Problem details —
Starting from the first line below, count every line holding the word "efficiency", then state the total alone.

Listed entries section start

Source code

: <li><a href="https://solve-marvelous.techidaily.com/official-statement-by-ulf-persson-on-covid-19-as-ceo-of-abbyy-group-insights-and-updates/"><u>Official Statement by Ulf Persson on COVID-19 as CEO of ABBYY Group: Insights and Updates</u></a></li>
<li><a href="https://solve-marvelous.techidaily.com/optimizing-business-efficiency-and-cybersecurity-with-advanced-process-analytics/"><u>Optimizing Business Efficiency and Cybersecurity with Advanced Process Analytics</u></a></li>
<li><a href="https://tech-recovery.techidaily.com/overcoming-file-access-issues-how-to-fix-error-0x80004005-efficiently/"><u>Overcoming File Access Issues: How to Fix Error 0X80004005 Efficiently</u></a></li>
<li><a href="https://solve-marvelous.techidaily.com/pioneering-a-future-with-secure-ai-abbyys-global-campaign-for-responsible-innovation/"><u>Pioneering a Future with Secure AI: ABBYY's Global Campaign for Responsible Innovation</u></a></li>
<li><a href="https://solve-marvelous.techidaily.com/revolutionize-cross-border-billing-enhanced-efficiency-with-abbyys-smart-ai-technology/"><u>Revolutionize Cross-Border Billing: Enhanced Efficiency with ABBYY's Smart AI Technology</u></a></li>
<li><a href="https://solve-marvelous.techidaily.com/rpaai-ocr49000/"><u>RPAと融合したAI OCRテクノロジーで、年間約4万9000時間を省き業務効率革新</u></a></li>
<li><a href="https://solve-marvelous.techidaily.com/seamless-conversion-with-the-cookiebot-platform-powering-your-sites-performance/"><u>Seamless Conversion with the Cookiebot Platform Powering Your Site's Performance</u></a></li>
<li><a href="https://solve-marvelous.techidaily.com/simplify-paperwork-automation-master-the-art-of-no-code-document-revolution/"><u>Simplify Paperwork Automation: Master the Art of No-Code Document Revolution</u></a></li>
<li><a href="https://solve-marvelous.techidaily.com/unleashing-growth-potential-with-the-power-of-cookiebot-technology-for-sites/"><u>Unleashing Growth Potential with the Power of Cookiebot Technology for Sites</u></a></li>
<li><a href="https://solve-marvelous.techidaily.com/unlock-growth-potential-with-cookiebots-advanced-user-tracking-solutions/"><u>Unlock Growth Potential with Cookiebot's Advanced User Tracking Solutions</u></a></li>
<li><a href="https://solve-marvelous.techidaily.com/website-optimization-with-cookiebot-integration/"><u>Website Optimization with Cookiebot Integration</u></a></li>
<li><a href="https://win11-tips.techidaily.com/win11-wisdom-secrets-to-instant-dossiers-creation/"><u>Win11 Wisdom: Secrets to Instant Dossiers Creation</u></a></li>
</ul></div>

Listed entries section end

Reply to the task —
2